··· TEKS YANG DIBERIKAN

Murahnya nyawa manusia di perlintasan sebidang jalur kereta
Sore itu, delapan pemuda bergantian menutup palang pintu di bagian utara dan selatan perlintasan sebidang—perpotongan antara jalur kereta api dengan jalan—tak jauh dari Stasiun Tanah Tinggi, Tangerang, Banten.
“Sabar. Keretanya udah dekat. Situ mau ketabrak,” kata salah seorang pemuda yang kesal terhadap sopir taksi yang memaksa mau masuk perlintasan.
Lalu lintas perjalanan kereta dari Stasiun Tanah Tinggi termasuk jalur sibuk. Sebab, perlintasan itu adalah rute kereta rel listrik (KRL) Jabodetabek dan kereta Bandara Soekarno-Hatta.
“Jalur sini sekitar lima menit sekali ada kereta (melintas),” kata seorang pemuda, Randy kepada Alinea.id, Senin (7/3).
Tak heran, perlintasan sebidang sepanjang Stasiun Tanah Tinggi dan Batuceper kerap memakan korban jiwa warga yang tersambar kereta.
“Rata-rata di sini yang kecelakaan motor, biasanya nerobos,” ujar Randy.

······

- SET LATIHAN -
**A)** Menurut teks tentang perlintasan sebidang, seberapa sering kereta melintas di jalur dekat Stasiun Tanah Tinggi?
**B)** Rangkum teks tentang perlintasan sebidang dalam dua kalimat.
**C)** Tuliskan lanjutan teks tentang perlintasan sebidang dekat Stasiun Tanah Tinggi, dimulai setelah kalimat terakhirnya.
Catatan-catatan ini tidak berkaitan dengan teks tentang perlintasan sebidang.

··· DATA YANG DIBERIKAN

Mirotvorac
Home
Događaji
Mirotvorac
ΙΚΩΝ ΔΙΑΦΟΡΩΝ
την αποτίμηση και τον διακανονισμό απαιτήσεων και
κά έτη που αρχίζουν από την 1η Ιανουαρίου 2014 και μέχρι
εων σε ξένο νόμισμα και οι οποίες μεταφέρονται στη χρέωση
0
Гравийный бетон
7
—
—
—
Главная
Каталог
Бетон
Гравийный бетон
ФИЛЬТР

······

- HASIL TUGAS -
**A)** Sekitar lima menit sekali.

**B)** Delapan pemuda bergantian menutup palang pintu perlintasan sebidang dekat Stasiun Tanah Tinggi, Tangerang, yang dilalui KRL Jabodetabek dan kereta Bandara Soekarno-Hatta sekitar lima menit sekali. Perlintasan sebidang antara Stasiun Tanah Tinggi dan Batuceper kerap memakan korban jiwa, dan kecelakaannya rata-rata melibatkan pengendara motor yang menerobos.

**C)**
Perlintasan sebidang yang ada di antara Stasiun Tanah Tinggi dan Batuceper kebanyakan dibuka tanpa izin oleh warga, sebagai akses jalan antarkampung. Celakanya, perlintasan sebidang itu tak dilengkapi rambu lalu lintas dan pintu perlintasan.
“Paling modal bambu aja buat palang,” tutur Randy.
Waswas menyeberang di perlintasan
Menurut Randy, yang sudah delapan tahun menjaga palang perlintasan, pada 2018 pihak PT KAI pernah ingin menutup perlintasan itu karena dianggap tak layak. Namun, hal itu ditolak warga karena alasan mobilitas. Selain itu, Rendy mengakui, banyak warga setempat yang menjadikan perlintasan itu sebagai sumber penghidupan.
“Ngarep (pemberian uang jasa melintas) dari yang lewat,” kata Randy.
“Yang jagain di sini ganti-gantian, masing-masing dapat jatah dua jam untuk jaga.”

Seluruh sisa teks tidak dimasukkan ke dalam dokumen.